# Benelli M2



## Wetland Warriors (Feb 22, 2011)

I can't seem to get a straight answer out of the guys at scheels and cabela's here in forks so i'm wondering if anyone can help me out here. At $900 where does an M2 fit on the gun spectrum. What is it lacking compared to the higher end sbe2 and vinci. And also what does it have over a gun like the 600 dollar M3500? In contradiction to the typical past stoger guns, I've heard good thinks considering the build and reliability of the 3500. Thanks to all who reply. :beer:


----------



## driggy (Apr 26, 2005)

The M2 has a solid rceiver, same action, 3' chamber, same stock set up.

The SBE has a barrel that has the top of the receiver built in, same montefeltro action, 3 1/2" chamber.

Vinci new design but still recoil operated, 3" and 3 1/2" chambers depending on version, totally diferent stock, takes down into 3 main pieces.

M2 older and proven design that is reliable with almost any 3" and 2 3/4" round. SBE I and II older and also proven that will shoot 3 1/2" shells but may not shoot light 2 3/4" reliably, geared towards goose hunters. Vinci latest and greatest so everyone has to have one, or so they think. Jury is still out.

Stoeger, no experience, though reports of reliabilty issues in the past. May have been worked out by now. Can't say for sure but broken firing pins and bolt handles falling out comes to mind. Stock may not be adjustable.


----------



## Wetland Warriors (Feb 22, 2011)

Thanks for your input Driggy :thumb:


----------



## questor (Oct 4, 2011)

Check out this review of the M2: http://www.thetruthaboutguns.com/20...so/gun-review-benelli-m2-tactical-comfortech/


----------



## xdeano (Jan 14, 2005)

I've honestly shot thousands of round through an M1, then several more thousand through a M2. And even more through the montefeltro and SBE. They are super reliable. I've shot them in -30 F and 100+ degrees. the only problems that i've ever had was me not cleaning them every few cases. I've had a couple of bolt heads crack, ejectors round off, ejectors break off and that's about it after many many rounds.

They're good to go.

xdeano


----------



## Wetland Warriors (Feb 22, 2011)

Thanks a lot guys i'll keep your insight in mind.


----------



## GKBassplayer (Feb 19, 2008)

I have had one for several years and I love it. I opted for the M2 and a paternmaster over the SBE2 because there really is no need for 3.5" shells for regular season ducks and geese. I have even shot many late december geese with no problems killing birds. Its a great gun, the only jams i have had were my own fault, feeding muddy shells into the gun or having large pieces of grass inside the receiver. The only difference i know of between the $800 and the $1200 is the comfertech stock. I bought the nicer stock but i really haven't noticed a difference.


----------

__TASKS__.
a) Render this sentence from the Benelli M2 thread in Spanish: "I've shot them in -30 F and 100+ degrees."
b) Using the Benelli M2 thread, answer each question on its own line:
(i) What chamber length does driggy give for the SBE?
(ii) According to xdeano, what caused the only problems he ever had?
(iii) Why did GKBassplayer choose the M2 over the SBE2?
c) Recast the paragraph of the Benelli M2 thread beginning "I've honestly shot thousands of round" as a short bulleted list that keeps its main facts.
The listing that comes next has no connection to the Benelli M2 thread.

__SOURCE DATA__.
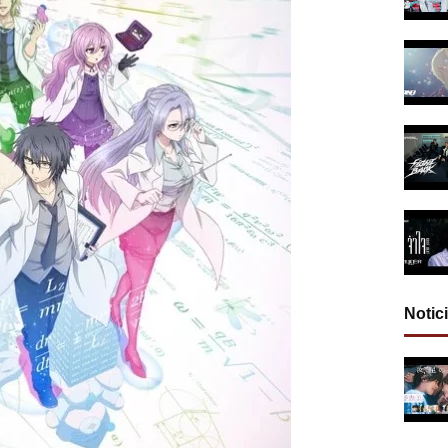
Notic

__RESPONSES__.
a) Los he disparado a -30 °F y a más de 100 grados.

b)
(i) 3 1/2"
(ii) Not cleaning the guns every few cases.
(iii) There is no need for 3.5" shells for regular season ducks and geese.

c)
- Shot thousands of rounds through an M1, several thousand more through an M2, and even more through the Montefeltro and SBE
- Found them super reliable, in temperatures from -30 F to over 100 degrees
- Only problems came from not cleaning them every few cases
- Over many rounds, had a couple of bolt heads crack and ejectors round off or break off